[Data extract]

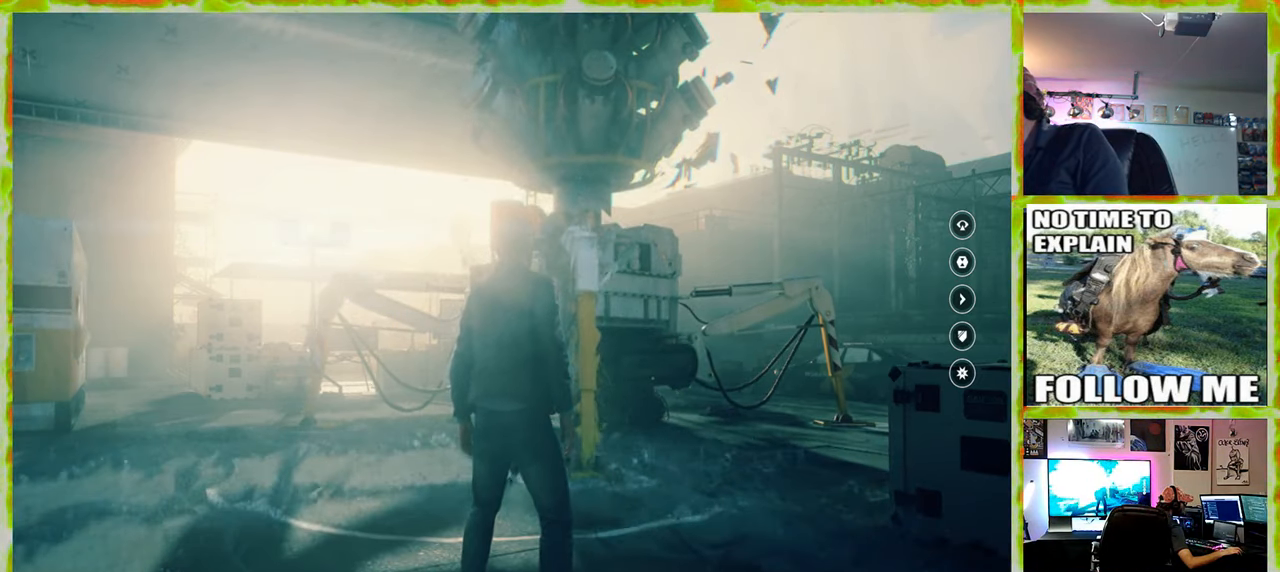
{"keys": [], "mouse": [], "events": [[417, "mouse_wheel", "down"], [500, "mouse_wheel", "up"]]}
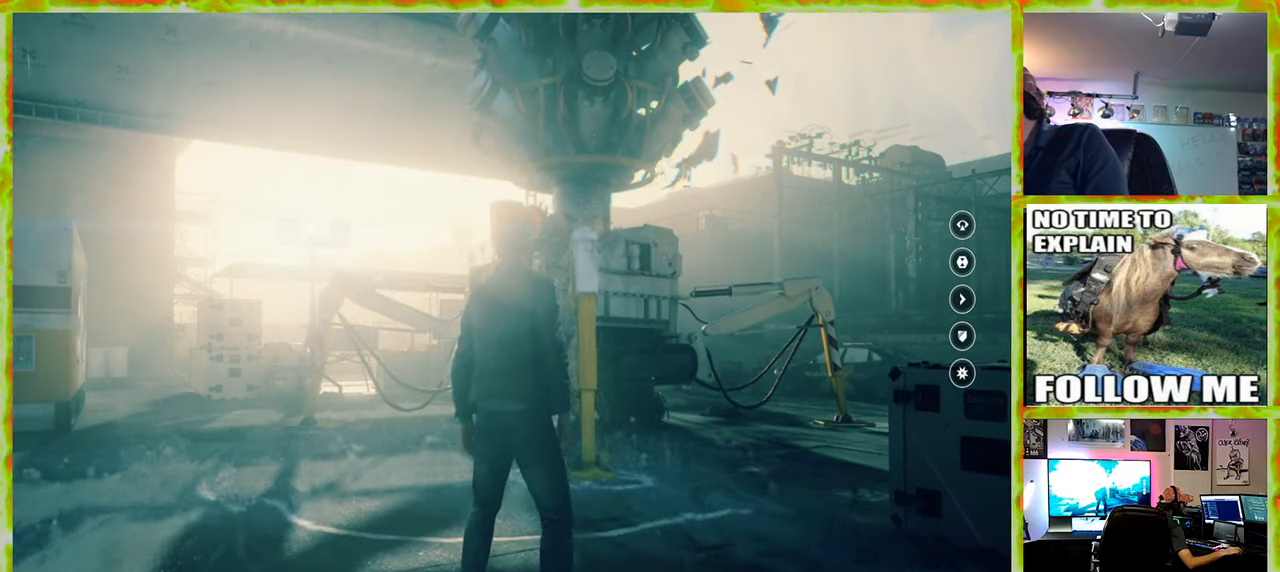
{"keys": [], "mouse": [], "events": []}
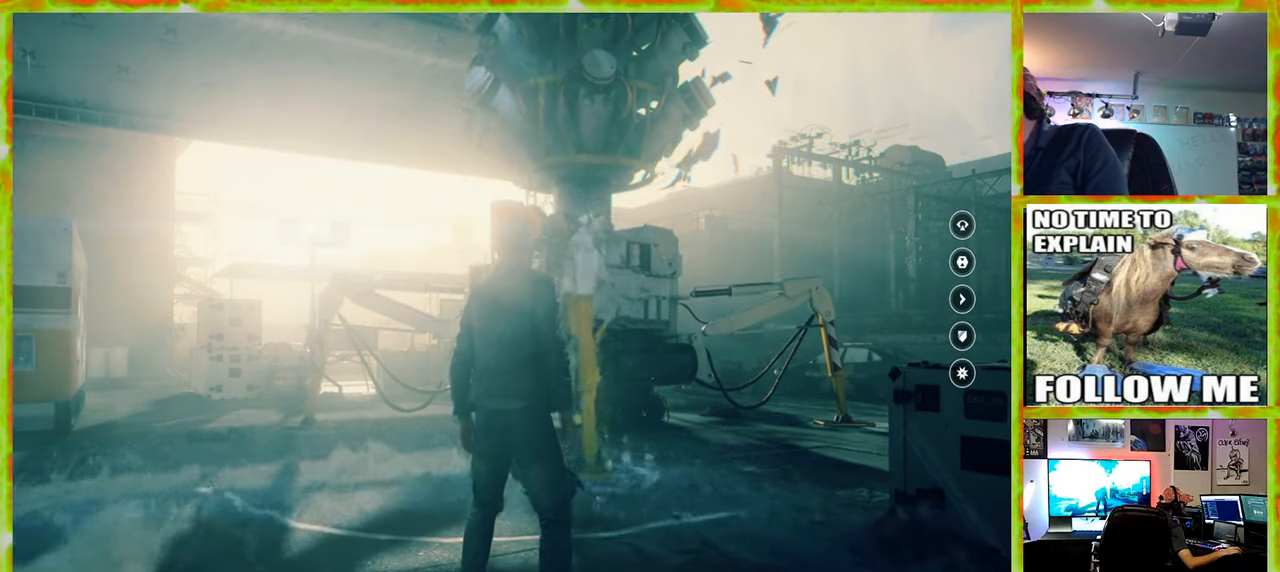
{"keys": [], "mouse": [], "events": [[433, "mouse_wheel", "down"], [483, "mouse_wheel", "up"]]}
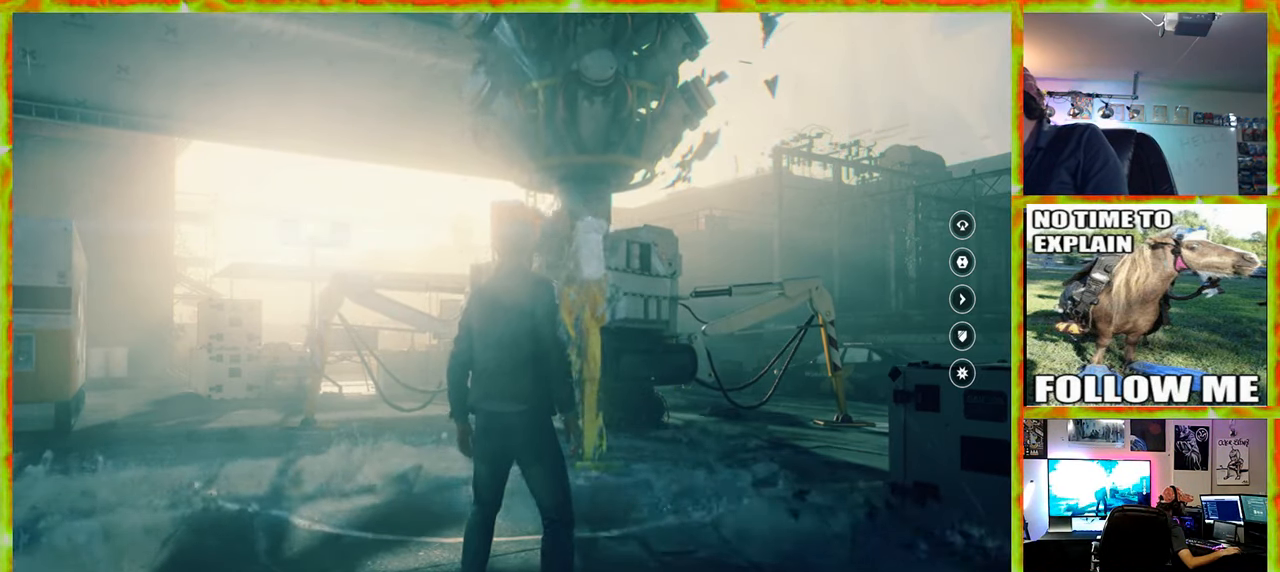
{"keys": [], "mouse": [], "events": []}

[/Data extract]

- **Instructions for the task**: Return the material exactly as written, except for any pictures it holds.

- **Answer space**:
{"keys": [], "mouse": [], "events": [[417, "mouse_wheel", "down"], [500, "mouse_wheel", "up"]]}
{"keys": [], "mouse": [], "events": []}
{"keys": [], "mouse": [], "events": [[433, "mouse_wheel", "down"], [483, "mouse_wheel", "up"]]}
{"keys": [], "mouse": [], "events": []}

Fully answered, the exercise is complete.